▶ Activity: Instruction for the entries that follow: retype exactly the lines from the line with "in the logs" to the line with "A NEW CHANGE", both included, and omit all others.

▶ Task material:
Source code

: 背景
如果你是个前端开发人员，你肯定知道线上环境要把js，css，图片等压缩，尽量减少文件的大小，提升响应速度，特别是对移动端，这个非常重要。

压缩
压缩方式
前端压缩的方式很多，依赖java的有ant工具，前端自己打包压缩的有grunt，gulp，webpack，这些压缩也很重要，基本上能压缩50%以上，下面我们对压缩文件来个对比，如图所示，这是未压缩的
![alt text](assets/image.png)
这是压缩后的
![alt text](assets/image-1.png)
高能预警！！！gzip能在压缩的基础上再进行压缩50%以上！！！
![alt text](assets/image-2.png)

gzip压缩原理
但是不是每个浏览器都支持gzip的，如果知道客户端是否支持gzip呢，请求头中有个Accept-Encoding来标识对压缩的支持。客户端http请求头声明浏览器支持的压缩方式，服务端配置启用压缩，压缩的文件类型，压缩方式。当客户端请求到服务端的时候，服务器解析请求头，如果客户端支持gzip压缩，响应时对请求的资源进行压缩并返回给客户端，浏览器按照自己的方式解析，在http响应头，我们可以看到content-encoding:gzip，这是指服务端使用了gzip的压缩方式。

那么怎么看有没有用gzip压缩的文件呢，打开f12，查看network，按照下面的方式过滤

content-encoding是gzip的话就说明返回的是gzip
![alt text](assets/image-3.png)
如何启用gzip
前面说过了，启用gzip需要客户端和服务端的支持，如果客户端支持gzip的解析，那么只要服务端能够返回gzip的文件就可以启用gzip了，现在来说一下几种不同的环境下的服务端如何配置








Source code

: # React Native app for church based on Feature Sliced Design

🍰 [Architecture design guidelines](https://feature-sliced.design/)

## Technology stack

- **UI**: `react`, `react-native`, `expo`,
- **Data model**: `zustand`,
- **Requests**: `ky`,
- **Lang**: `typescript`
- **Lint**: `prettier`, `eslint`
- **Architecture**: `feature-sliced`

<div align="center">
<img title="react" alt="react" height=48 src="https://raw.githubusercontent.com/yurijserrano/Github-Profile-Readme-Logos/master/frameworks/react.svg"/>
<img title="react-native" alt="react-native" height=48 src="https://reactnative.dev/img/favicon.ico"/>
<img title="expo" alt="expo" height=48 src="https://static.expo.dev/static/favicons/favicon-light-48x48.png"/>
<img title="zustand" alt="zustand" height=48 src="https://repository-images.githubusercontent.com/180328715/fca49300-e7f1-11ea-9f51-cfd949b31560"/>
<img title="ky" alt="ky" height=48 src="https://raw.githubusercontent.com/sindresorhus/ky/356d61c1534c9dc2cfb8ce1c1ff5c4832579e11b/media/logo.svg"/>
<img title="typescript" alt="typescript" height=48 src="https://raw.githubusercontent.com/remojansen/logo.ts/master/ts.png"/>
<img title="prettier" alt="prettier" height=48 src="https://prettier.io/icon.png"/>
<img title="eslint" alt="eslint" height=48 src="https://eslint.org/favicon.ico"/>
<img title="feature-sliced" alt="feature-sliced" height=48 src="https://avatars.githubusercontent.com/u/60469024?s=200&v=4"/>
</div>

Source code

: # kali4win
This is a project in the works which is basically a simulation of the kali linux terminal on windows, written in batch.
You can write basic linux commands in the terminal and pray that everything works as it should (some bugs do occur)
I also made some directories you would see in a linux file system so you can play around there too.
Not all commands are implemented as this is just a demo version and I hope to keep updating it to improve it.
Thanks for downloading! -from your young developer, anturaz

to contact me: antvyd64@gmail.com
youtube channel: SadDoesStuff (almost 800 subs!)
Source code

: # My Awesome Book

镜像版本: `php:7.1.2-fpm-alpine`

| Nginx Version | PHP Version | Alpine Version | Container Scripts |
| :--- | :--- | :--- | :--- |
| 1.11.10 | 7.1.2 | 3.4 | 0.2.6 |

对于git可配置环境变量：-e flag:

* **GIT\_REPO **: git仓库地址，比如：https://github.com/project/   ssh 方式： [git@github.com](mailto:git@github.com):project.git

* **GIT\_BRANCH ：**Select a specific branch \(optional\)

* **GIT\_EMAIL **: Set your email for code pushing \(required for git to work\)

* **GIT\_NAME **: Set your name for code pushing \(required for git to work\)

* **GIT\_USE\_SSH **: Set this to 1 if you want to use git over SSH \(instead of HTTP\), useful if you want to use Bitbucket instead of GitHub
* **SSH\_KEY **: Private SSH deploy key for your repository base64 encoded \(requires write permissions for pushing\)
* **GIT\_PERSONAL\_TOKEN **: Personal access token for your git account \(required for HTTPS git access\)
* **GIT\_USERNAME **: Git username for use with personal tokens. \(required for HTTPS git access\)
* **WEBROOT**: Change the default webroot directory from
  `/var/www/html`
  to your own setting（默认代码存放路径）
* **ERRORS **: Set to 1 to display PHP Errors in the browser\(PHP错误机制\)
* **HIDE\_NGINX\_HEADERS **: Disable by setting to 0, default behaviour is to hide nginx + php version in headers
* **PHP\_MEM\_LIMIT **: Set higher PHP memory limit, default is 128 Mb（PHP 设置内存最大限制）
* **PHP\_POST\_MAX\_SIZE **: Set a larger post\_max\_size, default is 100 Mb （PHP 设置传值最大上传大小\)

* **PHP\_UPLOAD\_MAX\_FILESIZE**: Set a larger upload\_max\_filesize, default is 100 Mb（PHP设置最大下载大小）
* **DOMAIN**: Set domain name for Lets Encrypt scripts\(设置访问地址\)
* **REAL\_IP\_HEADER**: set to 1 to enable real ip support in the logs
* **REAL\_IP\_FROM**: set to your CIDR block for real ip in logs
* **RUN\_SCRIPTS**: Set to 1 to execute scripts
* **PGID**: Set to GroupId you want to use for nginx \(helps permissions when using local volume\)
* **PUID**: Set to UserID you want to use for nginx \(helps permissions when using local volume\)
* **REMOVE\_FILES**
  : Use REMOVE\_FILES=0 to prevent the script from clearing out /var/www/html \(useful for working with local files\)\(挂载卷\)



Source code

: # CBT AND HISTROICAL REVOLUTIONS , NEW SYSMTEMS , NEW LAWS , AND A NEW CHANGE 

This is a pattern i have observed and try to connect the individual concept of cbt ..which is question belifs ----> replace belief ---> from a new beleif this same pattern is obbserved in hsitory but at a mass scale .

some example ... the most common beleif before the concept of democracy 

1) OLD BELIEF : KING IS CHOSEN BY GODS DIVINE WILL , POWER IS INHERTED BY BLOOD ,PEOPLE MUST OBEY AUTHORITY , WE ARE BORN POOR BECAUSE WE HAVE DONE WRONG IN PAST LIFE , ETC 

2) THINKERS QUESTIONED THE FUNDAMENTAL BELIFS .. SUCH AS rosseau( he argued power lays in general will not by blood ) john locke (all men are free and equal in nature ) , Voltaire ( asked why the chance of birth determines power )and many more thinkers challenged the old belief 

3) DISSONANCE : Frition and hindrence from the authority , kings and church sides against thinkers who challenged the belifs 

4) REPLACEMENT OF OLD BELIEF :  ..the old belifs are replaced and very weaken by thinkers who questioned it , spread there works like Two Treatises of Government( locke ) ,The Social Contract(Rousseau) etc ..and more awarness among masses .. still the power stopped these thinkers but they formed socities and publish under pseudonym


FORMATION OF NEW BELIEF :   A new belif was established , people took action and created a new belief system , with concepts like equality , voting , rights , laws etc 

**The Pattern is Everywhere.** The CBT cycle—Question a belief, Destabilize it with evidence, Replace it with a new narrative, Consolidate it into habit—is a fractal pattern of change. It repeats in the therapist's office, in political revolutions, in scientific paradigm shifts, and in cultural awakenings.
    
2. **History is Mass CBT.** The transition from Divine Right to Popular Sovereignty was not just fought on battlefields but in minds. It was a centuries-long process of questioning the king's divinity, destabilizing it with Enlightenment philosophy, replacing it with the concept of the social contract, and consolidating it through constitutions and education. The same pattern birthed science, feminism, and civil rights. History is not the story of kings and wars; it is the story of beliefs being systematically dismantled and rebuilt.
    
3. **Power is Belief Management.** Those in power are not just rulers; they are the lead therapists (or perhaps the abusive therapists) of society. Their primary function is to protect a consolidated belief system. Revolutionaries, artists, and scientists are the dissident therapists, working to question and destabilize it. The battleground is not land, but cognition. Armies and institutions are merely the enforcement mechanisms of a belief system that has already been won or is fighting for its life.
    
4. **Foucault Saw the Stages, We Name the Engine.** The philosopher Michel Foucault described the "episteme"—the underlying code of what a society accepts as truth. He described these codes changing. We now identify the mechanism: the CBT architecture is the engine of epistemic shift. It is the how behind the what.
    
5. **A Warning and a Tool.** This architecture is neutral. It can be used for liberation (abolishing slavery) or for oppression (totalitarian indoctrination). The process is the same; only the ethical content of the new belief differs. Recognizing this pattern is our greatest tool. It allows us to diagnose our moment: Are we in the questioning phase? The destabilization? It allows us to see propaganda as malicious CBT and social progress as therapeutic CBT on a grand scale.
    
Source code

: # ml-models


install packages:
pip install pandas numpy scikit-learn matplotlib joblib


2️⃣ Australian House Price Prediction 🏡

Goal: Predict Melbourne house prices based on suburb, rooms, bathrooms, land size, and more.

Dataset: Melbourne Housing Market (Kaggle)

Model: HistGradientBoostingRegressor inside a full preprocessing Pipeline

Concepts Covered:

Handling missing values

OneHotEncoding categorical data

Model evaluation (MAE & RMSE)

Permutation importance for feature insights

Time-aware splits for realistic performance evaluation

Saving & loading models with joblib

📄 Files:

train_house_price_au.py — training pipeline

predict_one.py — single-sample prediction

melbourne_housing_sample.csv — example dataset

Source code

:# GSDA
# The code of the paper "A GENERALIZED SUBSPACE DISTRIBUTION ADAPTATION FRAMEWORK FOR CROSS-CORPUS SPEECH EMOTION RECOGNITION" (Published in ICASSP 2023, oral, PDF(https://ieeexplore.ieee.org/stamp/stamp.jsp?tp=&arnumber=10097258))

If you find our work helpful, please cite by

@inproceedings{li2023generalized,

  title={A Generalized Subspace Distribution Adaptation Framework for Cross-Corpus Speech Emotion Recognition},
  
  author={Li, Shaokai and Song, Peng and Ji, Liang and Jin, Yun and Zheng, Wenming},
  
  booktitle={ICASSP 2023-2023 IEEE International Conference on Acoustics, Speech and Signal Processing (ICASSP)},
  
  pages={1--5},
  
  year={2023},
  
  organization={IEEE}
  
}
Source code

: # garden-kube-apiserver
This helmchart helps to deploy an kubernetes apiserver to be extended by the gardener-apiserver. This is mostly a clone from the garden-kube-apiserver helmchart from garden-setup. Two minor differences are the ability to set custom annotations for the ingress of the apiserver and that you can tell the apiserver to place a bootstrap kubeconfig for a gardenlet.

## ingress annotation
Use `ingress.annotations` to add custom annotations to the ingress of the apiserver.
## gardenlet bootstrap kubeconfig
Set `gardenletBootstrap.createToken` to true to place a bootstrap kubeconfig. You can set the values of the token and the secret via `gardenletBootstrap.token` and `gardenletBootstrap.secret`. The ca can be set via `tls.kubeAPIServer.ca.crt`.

▶ Response to the task:
* **REAL\_IP\_HEADER**: set to 1 to enable real ip support in the logs
* **REAL\_IP\_FROM**: set to your CIDR block for real ip in logs
* **RUN\_SCRIPTS**: Set to 1 to execute scripts
* **PGID**: Set to GroupId you want to use for nginx \(helps permissions when using local volume\)
* **PUID**: Set to UserID you want to use for nginx \(helps permissions when using local volume\)
* **REMOVE\_FILES**
  : Use REMOVE\_FILES=0 to prevent the script from clearing out /var/www/html \(useful for working with local files\)\(挂载卷\)



Source code

: # CBT AND HISTROICAL REVOLUTIONS , NEW SYSMTEMS , NEW LAWS , AND A NEW CHANGE 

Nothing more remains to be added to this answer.